Si parte, dunque. A conferma della diffusa svagatezza dei tempi, dopo soltanto 6 minuti il Diavolo è avanti 2 a 0. A stapparla subito c'ha pensato Candiani, ala sfuggente e capace di armare un sinistro velenoso. Franzosi raccoglie dal fondo, maledicendo quella retroguardia sbilenca, quel modo svampito di contendere palla. L'Inter tenta comunque di rimettersi in carreggiata e accorcia con un bolide di Nyers, ma prima dell'intervallo Nordahl fissa sul 3 a 1. I milanisti già si sfregano le dita, mentre i cugini mugugnano.
Si ricomincia, ma la trama pare scritta. Liedholm, infatti, porta subito i rossoneri sul 4 a 1. Adesso per riprenderla servirebbe un'impresa monumentale. Ma il germe di pazzia che connota la Beneamata non è un aneddoto spassoso. Il primo a scuotersi è l'olandese Wilkes, geniale tessitore di uncinanti arazzi offensivi.
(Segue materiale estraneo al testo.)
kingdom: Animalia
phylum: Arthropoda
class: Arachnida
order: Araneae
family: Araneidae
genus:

Sfugge due volte al suo marcatore e due volte serve Amadei che segna: 3 a 4. Quando il Milan intuisce che sta dilapidando un tesoretto la campana è già suonata. Nyers pareggia su rigore. Lorenzi sigla l'impensabile sorpasso.
Contraccolpo psicologico che stenderebbe un Capodoglio, ma i rossoneri reagiscono estraendo l'orgoglio. Rimessa lunga di Liedholm, spizzata di testa di Gren, Annovazzi si inserisce precedendo il portiere e la rimette in pari: 5 a 5. Chi pensava ad un derby emozionalmente gestibile non c'ha preso per nulla. San Siro è una tela intrisa di fervore pittorico. Il pareggio dura meno di nulla. Siluro dai trenta metri di Campatelli, palla che si stampa sulla traversa e torna in area, dove Amadei la spedisce di nuovo dentro: 6 a 5 Inter. Da qui non ci si sposta più, anche se poi il Milan ha ancora una chance per pareggiare.
Ora la gente torna verso le abitazioni che
punteggiano i Navigli, così come la prima periferia. Inconsapevole del fatto che quello resterà il derby milanese condito da più gol. Ma con la sensazione, miscelata a gioia e pena, che un giorno così difficilmente ritorna.